Lorsque j’ai débuté mon ministère en paroisse, à Privas (Ardèche), je célébrais cinq messes dominicales. Et le lundi, jour habituel de repos des prêtres, je préparais mes cours de théologie morale, une matière difficile et sensible, pour la Catho de Lyon. De 1992 à 2003, en fonction au séminaire Saint-Irénée puis universitaire à Lyon, j’étais plutôt libre le dimanche. Cela m’a causé un tel sentiment que j’ai demandé à être rattaché à une équipe pastorale à Tournon : célébrer la messe avec les gens me manquait.

En 2003, nommé évêque auxiliaire de Lyon, je passais toute ma semaine à des tâches de gestion des personnes et d’administration. Alors, le dimanche, les messes de confirmation étaient ma grande respiration en paroisse. Enfin sorti de mon bureau et des multiples réunions, j’aimais beaucoup y prêcher, avec le Peuple de Dieu dans sa grande diversité.

QUARANTIÈME VISITE PASTORALE

Depuis le 22 février 2008, je suis évêque de Soissons, Laon et Saint-Quentin. Évêque diocésain ordinaire, j’en suis à ma quarantième visite pastorale. Ce sont de vrais bonheurs ! Il me reste encore trois visites pour boucler le tour des 864 clochers de l’Aisne.

Donner l’homélie, c’est, pour moi, tous les dimanches, une vraie joie. J’y vois un service, dans un double sens : je sers l’Évangile à d’autres, comme je servais un bon plat dans le restaurant de mon père ; et je suis au service de la Parole qu’est Jésus lui-même. C’est mon premier devoir. Les gens écoutent et attendent la Parole et une parole. J’ai envie de leur dire :“àvous la Parole ! Servez aussi la Parole.” Ma manière d’être et de penser fait que j’aime développer une pensée simple, structurée et compréhensible par tous.

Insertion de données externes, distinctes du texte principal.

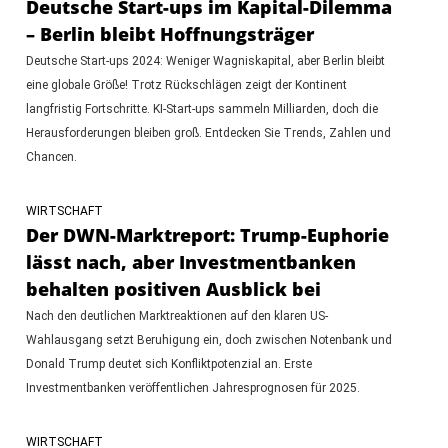
Deutsche Start-ups im Kapital-Dilemma
– Berlin bleibt Hoffnungsträger
Deutsche Start-ups 2024: Weniger Wagniskapital, aber Berlin bleibt
eine globale Größe! Trotz Rückschlägen zeigt der Kontinent
langfristig Fortschritte. KI-Start-ups sammeln Milliarden, doch die
Herausforderungen bleiben groß. Entdecken Sie Trends, Zahlen und
Chancen.
WIRTSCHAFT
Der DWN-Marktreport: Trump-Euphorie
lässt nach, aber Investmentbanken
behalten positiven Ausblick bei
Nach den deutlichen Marktreaktionen auf den klaren US-
Wahlausgang setzt Beruhigung ein, doch zwischen Notenbank und
Donald Trump deutet sich Konfliktpotenzial an. Erste
Investmentbanken veröffentlichen Jahresprognosen für 2025.
WIRTSCHAFT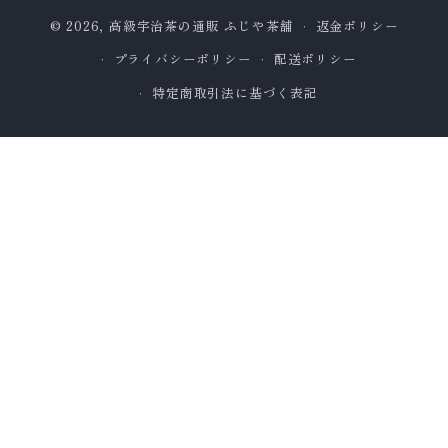
方
© 2026,
高級宇治茶の通販 ふじや茶舗
返金ポリシー
法
プライバシーポリシー
配送ポリシー
特定商取引法に基づく表記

Désormais, les dimanches après-midi, je prépare aussi mes “twitthomélies” de la semaine. Cela prend un peu de temps, mais j’aime ce moment-là. Plus de mille de ces homélies en 140 caractères sont rassemblées dans un livre (1). Je continue donc à travailler même le dimanche ! Reste que le dimanche soir, je m’accorde parfois le temps de regarder un film. Depuis deux ans, je suis amené à participer au Festival de Cannes, et cet autre lieu de service de l’Évangile me passionne aussi. »

Recueilli par FRÉDÉRIC MOUNIER

(1) Twitthomélies, Éd. Parole et silence. 152 p., 16 €.